De Katwijksche reddingsboot heeft 5 man van de equipage afgebracht. De kapitein wilde echter niet mede, omdat de positie van de boot niet gevaarlijk is. Als het water lager gaat staan, ligt de boot droog en buiten gevaar.

(1904)

Leidsch Dagblad 10 oktober 1904

Katwijk-aan-Zee. Zaterdagmiddag omstreeks twee uren had alhier de beproeving van de reddingsboot plaats. Er stond een hooge zee, en het liet zich te voren reeds aanzien, dat de bemanning een harden strijd te voeren zou hebben.

De tien mannen, nl. acht roeiers, één op de voorplecht en de stuurman (H. v. d. Plas Hz.) toonden zich volkomen voor hun taak berekend. Van voor het ,,Groot Badhotel” werd in zuidelijke richting gevaren tot even voorbij den vuurtoren, waar de boot zonder eenig ongeval aan land kwam.

Alles bleek goed in orde te zijn en we twijfelen er dan ook niet aan, dat, mocht het eens noodig zijn, de reddingsboot met goeden uitslag werkzaam zou zijn.

KW 105 (1903)

Leidsch Dagblad 24 november 1903,

Katwijk-aan-Zee. Dezen morgen vroeg, ongeveer halfzes, kwam alhier in ’t zicht de bomschuit Katwijk VI, K.W. 105 van den reeder W. Taat. Nog op eenigen afstand van het strand sloeg het roer af en tegen het vaartuig aan, waarin een gat werd geslagen, wat een groot lek ten gevolge had. Onmiddellijk zonk het vaartuig, dat meddelerwijl nog dichter was genaderd, doch nog zoo ver was verwijderd, dat het volk zich voorloopig moest redden door in het tuigage te klimmen. Spoedig werd nu de reddingsboot te water gelaten en smaakte men het genoegen alle opvarenden behouden en wel aan wal te brengen. Het vaartuig zal ongetwijfeld geheel verloren zijn.

(1903)

Leidsch Dagblad 10 oktober 1903

Omtrent de Woensdagnacht bij Katwijk gestrande schuit SCH 9, meldt men nader.
Het vaartuig is geheel verloren. Door de zware golven is de boeg ingedrukt. De last en de inventaris zijn geborgen. Dinsdag had het schip ter hoogte van Ter Heyden aan het anker gelegen, doch zich daar niet veilig achtende, zette de schipper L. Taal naar IJmuiden koers.
Door den storm werd het vaartuig echter op het strand gedreven. Het redden der bemanning heeft niet met de reddingsboot maar met paarden plaats gehad.

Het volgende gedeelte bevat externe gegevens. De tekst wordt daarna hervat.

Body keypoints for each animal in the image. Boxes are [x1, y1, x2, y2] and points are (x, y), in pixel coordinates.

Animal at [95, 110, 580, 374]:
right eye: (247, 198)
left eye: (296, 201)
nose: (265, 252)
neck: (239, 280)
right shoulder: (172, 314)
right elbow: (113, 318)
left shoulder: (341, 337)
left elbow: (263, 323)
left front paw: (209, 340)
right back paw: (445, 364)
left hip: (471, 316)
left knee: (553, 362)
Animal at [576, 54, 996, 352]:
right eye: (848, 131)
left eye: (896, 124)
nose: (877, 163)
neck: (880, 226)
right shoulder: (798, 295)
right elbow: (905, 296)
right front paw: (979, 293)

Scheveningsche logger Sch. 302 (1903)

Leidsch Dagblad 09 februari 1903

Katwijk. Hedenmorgen is alhier even voorbij de buitensluis gestrand de Scheveningsche logger Sch. 302 “Nijverheid III” van de reederij J. en P. de Mos. Het schip werd bij hoog water weldra over de bank geworpen en zinkt thans weg. Onmiddellijk werd om een sleepboot getelegrapheerd, die, thans aanwezig, het schip vermoedelijk niet vlot zal krijgen, zoodat allerwaarschijnlijkst het vaartuig verloren zal zijn. De bemanning werd gered door de Katwijksche reddingsboot, terwijl tuigage, lading enz. zooveel mogelijk door de strandvonderij met de Katwijksche booten in veiligheid worden gebracht. De schipper schijn vermoed te hebben in de nabijheid van den Waterweg IJmuiden te zijn geweest.

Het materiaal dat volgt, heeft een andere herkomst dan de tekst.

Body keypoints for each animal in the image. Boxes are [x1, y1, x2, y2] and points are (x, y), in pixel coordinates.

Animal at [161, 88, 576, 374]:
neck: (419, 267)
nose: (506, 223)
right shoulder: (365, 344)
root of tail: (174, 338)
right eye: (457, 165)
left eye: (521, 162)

Het nieuws van den dag  kleine courant 11 februari 1903,

De scheveningsche logger, welke gisteren benoorden Katwijk is gestrand, is de ,,Nijverheid”, van de reederij j. en P. de Mos. Schipper J. M. v. d. Zwan en diens bemanning zijn door de reddingsboot van Katwijk afgehaald en behouden aan wal gebracht.
Het schip zal vermoedelijk uiteenslaan. Het is verzekerd bij de Onderlinge Loggersverzekering.
De logger was des nachts door een stortzee lek geslagen en men moest toen voor zelfbehoud landen.
Het vaartuig zal niet meer af te brengen zijn, daar het met hoog water geheel door de golven overspoeld werd. Met laag water zal men het, zoo mogelijk, aftuigen en bergen wat nog geborgen kan worden.

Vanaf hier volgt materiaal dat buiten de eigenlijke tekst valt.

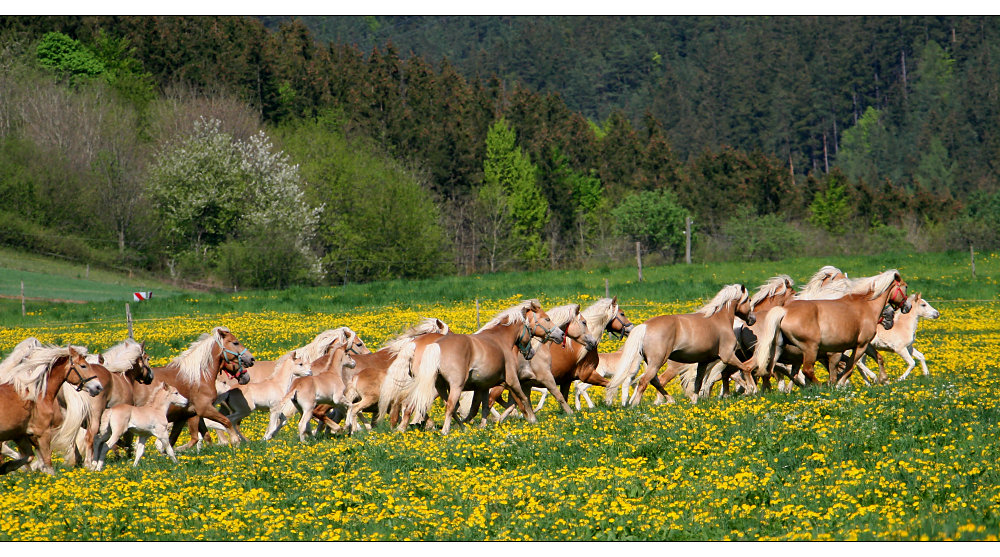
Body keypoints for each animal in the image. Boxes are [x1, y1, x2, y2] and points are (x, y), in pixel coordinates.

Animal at [0, 344, 102, 474]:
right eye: (83, 366)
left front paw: (7, 467)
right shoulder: (43, 433)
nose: (98, 387)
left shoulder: (21, 435)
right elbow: (47, 463)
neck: (36, 395)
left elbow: (30, 456)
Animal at [402, 300, 568, 434]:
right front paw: (533, 419)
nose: (560, 335)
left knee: (445, 406)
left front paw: (483, 426)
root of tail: (435, 345)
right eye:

Nieuwe Vlaardingsche courant 11 februari 1903,

Maandag in den vroegen morgen werd er even benoorden Katwijk, seinen met een flambouw gegeven, dat er een vaartuig in nood verkeerde. Terstond vertrok de reddingsboot naar de plaats des onheils en bij het aanbreken van den dag bleek, dat er een logger vast op de bank was geloopen. Het betrof de logger ,,Nijverheid III” SCH 302, Schipper J. M. v. d. Zwan, reeders J. en P. de Mos te Scheveningen. Niet zonder wijs beraad gelukte het de bemanning van de Reddingsboot alle opvarenden behouden aan wal te brengen, waarna zij in het hotel ,,de Zwaan” de noodige verwarming konden vinden. De stranding van den logger vond haar oorzaak in een misverstand met de vuren en in het niet gebruiken van het lood, men dacht dat men zich voor de haven van IJmuiden bevond en aangezien er een zware nevel op de kust hing was het schip verzeild eer men het vermoedde.
Maandagavond heeft men den inventaris zien te bemachtigen.
Volgens nader bericht is het schip nog niet lek en is kans het vaartuig af te kunnen brengen.

(1902)

De Maasbode 4 november 1902.

Het wrak van de aangevaren bom SCH 156, ,,Cornelis Albertus”, werd Vrijdagmiddag voor Scheveningen drijvende gezien. Een klein vaartuig, vermoedelijk de reddingboot van Katwijk, bevond zich in de nabijheid. Later kwam een sleepboot, die het wrak oppikte en daarmede in de richting van IJmuiden wegstoomde.
De waarde van de lading, van tonnen, vleet, enz. bedraagt meer dan F3000.
Nader meldt men:
De bom zit hoogst gevaarlijk op het steenen hoofd en zal vermoedelijk wrak worden. De lading, 16 last haring, en de vleet is er uit en te Monster geborgen. De bom kwam van de tweede reis.
Alle bommen uit Scheveningen zijn nu van de tweede reis terug; 70 á 80 hebben de derde volbracht, een enkele de vierde. Eenige bommen hebben nu reeds flinke besomming aan den wal: F8500 tot F11000, wat in geen jaar is voorgekomen.